Ernest Nivet et le souvenir de 14-18


1923 Auguste Rodin, le sculpteur français le plus célèbre de la Belle Epoque, est décédé depuis six ans. Camille Claudel, sa collaboratrice et compagne abandonnée, minée par le chagrin, est internée depuis dix ans. L’un de leurs élèves, paysan berrichon, sculpteur lui aussi, vit modestement dans un petit atelier du faubourg St-Denis à Châteauroux. L’endroit, « exigu qu’illumine une seule verrière, est plein jusque dans ses moindres recoins. Dans un angle, des linges mouillés sous lesquels palpite une vie, l’ébauche d’une œuvre », observe Georges Lubin1qui vient de rendre visite à l’artiste.

Ce sculpteur discret se nomme Ernest Nivet. Il façonne ses œuvres ici, dans ce réduit, au milieu du bric-à-brac, avec le calme et l’opiniâtreté des paysans, travailleurs des vignes et des champs dont il est issu. L’homme est grand et fort, le visage prolongé par une barbe opulente et le regard pénétrant. On pense à Baffier, un autre géant au corps massif, sculpteur réputé, de trente ans son aîné et qui vient de mourir. Désormais, la relève c’est lui, Ernest Nivet, proche de Baffier par ses origines paysannes, plus éloigné par ses objectifs et son genre de vie. A Châteauroux il est chez lui, loin des turbulences parisiennes qui ont encadré son apprentissage aux Beaux-arts puis chez Rodin et qu’il ne supporte plus. Depuis le début du XXe siècle, il est devenu, par étapes, le sculpteur des humbles, des fileuses et des tricoteuses, des faucheurs et des bergers. En 1923, il termine un monument aux morts de 14-18 commandé par le Conseil général de l’Indre qui représente « deux femmes, deux Berrichonnes en caraco et en coiffe. L’une pleure, l’autre songe avec douleur et prie peut-être : merveilleuse personnification du Souvenir, toujours vivant dans l’âme des mères et des épouses (1) ». Cette représentation peut paraître surprenante, en rupture avec la majorité des monuments créés en hommages aux soldats souffrants ou victorieux. Interrogé sur ce choix le sculpteur l’explique par la rencontre inopinée de deux paysannes qui accompagnaient le cercueil d’un soldat mort à la guerre. Les deux femmes qu’il a modelées sont figées dans le recueillement. La plus âgée est une mère, poings serrés, révoltée par une mort injuste ; la plus jeune, sœur ou épouse, mains jointes, prie pour le défunt. Avec cette œuvre (2), Nive bascule de la guerre à l’après-guerre, de la souffrance des poilus à la douleur de celles et de ceux qui survivaient à l’arrière.

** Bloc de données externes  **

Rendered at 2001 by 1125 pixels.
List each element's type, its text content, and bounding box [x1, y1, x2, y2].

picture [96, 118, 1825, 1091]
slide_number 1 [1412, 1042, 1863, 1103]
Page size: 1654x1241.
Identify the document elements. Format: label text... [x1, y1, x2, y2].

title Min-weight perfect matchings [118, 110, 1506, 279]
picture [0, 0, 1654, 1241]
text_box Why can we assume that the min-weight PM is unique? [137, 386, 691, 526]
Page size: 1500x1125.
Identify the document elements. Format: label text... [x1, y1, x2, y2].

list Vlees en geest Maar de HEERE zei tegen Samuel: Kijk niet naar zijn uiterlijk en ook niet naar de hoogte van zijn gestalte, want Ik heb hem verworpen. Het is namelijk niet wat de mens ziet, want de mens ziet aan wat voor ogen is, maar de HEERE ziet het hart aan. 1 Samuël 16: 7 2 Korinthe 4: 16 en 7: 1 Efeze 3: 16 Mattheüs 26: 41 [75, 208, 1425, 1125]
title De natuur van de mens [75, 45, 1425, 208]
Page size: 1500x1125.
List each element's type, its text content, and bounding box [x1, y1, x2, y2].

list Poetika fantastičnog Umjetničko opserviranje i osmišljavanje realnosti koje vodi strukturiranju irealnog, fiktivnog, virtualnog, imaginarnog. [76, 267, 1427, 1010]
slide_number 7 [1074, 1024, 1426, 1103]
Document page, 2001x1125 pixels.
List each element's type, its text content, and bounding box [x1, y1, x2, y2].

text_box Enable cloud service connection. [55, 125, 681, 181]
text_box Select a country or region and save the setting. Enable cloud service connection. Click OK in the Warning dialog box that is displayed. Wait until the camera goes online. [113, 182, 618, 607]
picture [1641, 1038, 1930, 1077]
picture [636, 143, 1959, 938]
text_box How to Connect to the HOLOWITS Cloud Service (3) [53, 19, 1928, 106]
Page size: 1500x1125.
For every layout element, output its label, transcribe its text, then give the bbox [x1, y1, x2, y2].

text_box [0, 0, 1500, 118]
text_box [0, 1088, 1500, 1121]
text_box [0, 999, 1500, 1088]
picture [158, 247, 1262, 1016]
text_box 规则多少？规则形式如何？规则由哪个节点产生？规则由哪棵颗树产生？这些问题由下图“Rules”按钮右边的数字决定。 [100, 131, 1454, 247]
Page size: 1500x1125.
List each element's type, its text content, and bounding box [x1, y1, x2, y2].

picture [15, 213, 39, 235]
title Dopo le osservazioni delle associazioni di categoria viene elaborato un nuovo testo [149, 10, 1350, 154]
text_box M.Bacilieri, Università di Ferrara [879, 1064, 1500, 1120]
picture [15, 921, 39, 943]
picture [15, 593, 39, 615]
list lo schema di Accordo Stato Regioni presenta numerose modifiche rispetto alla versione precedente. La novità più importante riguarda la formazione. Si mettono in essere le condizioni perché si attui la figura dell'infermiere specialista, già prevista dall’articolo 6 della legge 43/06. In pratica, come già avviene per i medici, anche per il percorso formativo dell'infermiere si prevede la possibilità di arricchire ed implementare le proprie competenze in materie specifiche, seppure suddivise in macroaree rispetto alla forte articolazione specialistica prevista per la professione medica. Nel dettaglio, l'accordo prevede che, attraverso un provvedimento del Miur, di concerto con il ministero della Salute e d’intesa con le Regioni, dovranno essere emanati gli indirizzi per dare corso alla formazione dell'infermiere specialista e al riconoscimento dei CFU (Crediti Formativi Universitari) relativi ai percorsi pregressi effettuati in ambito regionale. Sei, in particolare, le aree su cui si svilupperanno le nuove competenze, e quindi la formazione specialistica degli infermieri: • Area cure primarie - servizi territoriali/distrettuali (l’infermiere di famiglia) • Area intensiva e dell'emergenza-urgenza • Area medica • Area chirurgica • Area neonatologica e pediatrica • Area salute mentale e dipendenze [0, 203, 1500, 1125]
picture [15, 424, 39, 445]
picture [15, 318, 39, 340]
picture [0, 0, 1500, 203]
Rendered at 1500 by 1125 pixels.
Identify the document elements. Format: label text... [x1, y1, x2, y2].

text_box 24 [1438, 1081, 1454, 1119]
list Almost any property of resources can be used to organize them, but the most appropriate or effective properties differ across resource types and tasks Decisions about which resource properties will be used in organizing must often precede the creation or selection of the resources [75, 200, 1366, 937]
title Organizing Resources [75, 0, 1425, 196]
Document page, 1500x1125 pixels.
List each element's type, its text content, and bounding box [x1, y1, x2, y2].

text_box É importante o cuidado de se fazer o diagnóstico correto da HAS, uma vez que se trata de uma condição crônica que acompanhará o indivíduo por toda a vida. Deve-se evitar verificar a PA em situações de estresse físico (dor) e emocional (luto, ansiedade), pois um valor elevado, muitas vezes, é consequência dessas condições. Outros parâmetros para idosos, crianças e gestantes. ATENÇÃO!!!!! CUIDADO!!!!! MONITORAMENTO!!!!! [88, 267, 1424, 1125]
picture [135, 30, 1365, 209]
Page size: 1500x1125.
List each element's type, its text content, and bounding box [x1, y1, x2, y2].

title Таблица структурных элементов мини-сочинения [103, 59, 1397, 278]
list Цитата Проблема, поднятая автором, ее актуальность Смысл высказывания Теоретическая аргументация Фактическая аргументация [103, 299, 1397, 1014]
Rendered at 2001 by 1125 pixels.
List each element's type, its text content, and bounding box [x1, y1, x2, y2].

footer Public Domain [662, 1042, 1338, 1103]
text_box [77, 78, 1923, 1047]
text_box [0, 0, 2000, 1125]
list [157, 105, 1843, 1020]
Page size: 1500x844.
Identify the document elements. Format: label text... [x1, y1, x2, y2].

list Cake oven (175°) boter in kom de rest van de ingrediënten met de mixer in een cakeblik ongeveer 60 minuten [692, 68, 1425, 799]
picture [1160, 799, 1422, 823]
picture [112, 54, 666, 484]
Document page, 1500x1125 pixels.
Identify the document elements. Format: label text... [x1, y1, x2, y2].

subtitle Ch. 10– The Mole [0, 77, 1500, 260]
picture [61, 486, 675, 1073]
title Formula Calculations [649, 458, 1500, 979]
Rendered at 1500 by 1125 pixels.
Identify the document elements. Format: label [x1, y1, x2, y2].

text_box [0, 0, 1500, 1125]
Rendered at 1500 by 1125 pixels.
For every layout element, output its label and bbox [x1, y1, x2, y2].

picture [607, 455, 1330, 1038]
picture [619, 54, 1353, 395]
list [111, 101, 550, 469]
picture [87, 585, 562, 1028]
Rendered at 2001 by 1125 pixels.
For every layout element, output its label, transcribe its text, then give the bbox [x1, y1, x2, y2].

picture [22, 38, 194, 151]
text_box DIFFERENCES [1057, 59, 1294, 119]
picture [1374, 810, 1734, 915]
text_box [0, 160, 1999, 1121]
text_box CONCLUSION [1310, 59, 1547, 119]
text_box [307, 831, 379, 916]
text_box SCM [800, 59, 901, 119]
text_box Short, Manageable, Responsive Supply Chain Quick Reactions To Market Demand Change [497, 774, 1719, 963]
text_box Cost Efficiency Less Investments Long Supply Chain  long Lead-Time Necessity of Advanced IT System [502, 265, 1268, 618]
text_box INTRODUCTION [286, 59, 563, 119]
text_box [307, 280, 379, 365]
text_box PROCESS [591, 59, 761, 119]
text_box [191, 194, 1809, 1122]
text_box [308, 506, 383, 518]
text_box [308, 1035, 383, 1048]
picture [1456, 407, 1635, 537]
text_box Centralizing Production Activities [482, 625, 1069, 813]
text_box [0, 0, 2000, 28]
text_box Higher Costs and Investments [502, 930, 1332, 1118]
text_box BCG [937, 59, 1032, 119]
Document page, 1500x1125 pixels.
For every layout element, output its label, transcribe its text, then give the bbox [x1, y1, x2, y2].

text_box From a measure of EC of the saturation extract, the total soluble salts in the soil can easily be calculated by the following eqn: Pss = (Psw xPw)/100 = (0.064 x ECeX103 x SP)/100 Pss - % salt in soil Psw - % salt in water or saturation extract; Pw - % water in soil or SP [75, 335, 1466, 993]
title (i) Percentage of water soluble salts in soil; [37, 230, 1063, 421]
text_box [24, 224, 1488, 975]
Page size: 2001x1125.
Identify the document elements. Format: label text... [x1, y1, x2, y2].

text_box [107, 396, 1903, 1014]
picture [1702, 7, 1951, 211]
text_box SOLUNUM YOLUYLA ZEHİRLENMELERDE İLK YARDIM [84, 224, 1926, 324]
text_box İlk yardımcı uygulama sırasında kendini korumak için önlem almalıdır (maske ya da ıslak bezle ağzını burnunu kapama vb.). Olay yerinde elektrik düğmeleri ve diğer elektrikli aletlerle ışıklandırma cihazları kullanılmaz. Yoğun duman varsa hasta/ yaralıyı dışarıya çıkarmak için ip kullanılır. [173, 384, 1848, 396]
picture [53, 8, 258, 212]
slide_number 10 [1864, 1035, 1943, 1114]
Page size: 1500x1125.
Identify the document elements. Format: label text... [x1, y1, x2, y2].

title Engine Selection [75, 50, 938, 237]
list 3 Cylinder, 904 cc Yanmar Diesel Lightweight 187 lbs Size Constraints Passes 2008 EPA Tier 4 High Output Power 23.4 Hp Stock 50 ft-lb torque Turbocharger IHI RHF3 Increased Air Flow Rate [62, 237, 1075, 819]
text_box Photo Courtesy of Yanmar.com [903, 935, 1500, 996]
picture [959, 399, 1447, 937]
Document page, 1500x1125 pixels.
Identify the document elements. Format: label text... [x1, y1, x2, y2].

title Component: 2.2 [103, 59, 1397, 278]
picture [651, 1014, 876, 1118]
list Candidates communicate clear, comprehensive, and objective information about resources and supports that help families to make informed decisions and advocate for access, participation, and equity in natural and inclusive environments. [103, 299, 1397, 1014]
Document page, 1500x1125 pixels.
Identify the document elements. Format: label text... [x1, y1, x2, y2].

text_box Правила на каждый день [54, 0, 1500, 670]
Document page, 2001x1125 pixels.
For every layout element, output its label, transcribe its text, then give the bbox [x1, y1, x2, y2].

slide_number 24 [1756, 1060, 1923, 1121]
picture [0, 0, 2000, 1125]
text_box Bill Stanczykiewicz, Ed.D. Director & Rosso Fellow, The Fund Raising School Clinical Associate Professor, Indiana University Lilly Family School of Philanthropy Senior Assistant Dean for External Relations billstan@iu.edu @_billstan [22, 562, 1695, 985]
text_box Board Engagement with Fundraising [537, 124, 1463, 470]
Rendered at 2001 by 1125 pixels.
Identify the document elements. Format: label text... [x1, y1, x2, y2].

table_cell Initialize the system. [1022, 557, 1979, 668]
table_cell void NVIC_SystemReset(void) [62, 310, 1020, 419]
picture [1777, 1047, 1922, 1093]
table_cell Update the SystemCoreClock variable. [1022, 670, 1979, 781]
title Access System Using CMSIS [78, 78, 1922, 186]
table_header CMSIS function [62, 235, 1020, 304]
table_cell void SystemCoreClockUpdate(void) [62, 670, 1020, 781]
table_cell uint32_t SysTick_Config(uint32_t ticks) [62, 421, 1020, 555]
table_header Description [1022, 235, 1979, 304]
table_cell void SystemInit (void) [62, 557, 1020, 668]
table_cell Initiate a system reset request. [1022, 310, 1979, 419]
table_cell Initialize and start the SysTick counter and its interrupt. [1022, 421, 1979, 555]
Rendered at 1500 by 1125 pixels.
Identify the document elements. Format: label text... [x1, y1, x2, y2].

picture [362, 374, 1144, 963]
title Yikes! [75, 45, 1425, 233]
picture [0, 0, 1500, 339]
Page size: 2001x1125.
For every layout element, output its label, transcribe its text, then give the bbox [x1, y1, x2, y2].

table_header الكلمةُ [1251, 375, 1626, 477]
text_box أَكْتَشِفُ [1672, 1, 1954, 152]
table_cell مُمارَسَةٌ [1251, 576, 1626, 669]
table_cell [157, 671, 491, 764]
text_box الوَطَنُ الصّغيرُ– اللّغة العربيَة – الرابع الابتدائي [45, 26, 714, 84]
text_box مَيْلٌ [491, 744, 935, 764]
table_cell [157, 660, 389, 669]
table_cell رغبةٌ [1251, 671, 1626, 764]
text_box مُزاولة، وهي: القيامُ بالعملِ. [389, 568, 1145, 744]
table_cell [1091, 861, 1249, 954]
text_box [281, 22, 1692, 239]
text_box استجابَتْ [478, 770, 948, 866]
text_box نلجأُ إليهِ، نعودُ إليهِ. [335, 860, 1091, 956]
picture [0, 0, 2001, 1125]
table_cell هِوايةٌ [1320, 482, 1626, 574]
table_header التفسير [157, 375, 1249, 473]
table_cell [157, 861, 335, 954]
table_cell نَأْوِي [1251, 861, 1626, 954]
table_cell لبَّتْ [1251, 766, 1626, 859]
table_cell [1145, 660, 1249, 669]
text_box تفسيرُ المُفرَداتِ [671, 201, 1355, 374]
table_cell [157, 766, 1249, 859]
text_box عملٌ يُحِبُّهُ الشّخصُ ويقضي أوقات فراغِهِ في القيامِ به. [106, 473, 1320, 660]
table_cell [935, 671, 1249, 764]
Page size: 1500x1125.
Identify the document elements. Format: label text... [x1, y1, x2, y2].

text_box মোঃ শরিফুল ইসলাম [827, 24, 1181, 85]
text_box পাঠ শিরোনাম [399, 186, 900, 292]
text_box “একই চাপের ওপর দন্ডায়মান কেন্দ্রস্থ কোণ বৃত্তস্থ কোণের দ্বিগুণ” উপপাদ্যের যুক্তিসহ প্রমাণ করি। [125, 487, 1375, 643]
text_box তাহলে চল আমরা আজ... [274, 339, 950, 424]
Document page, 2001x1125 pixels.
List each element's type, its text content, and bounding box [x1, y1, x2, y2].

Et – le saviez-vous ? – Nive est devenu, au fil du temps, un spécialiste reconnu du monument aux morts. Il avait attiré l’attention dès 1900 avec le monument de Buzançais pour la guerre de 1870 : pas de soldat assoiffé de revanche (dans l’air du temps) mais une veuve en sabots qui cache son visage pour pleurer. En 1909, à Issoudun, l’artiste persistait avec une mère qui hurle de douleur en soutenant dans ses bras le corps de son fils mort à la guerre. Et puis, en1915, le sculpteur découvre le front, la vie dans les tranchées, la souffrance des soldats. Ses souvenirs de guerre le poursuivent : au début des années vingt, il réalise deux autres monuments (à Levroux, son pays natal et à Eguzon) qui montrent un poilu ; mais celui-ci n’est pas un guerrier qui cherche la victoire, c’est un homme casqué qui médite et qui souffre. Un an plus tard, avec « la Berrichonne » de la Châtre, Nive revient sur la symbolique antérieure et montre une paysanne qui pleure devant la dépouille de son enfant. Après le monument aux morts de l’Indre, il réalisera celui de la ville de Châteauroux (place Lafayette, 1937) comme une conclusion : la mère et le fils sont réunis mais ce dernier est amputé du bras droit.

Ernest Nive ne « faisait pas de politique », au sens trivial que l’on donne aujourd’hui à cette expression. Pourtant, sa série de monuments aux morts délivre un message discret : la mémoire du conflit ne se limite pas au patriotisme, à l’esprit de sacrifice et au courage des combattants. Ces monuments sont aussi des lieux de regrets et de deuil, il est utile de rappeler la douleur de ceux qui restent. Et puis, la souffrance des veuves engendre un désir de paix, une voix qui murmure « quelle connerie la guerre… C’est une pluie de deuils, terrible et désolée ». Ce murmure, Prévert l’illustrait avec des mots ; Nive l’a gravé dans la pierre.

1 Georges Lubin (1904-2000), écrivain né à Ardentes, Une heure chez Nive, Le Centre Républicain, 23/07/1953.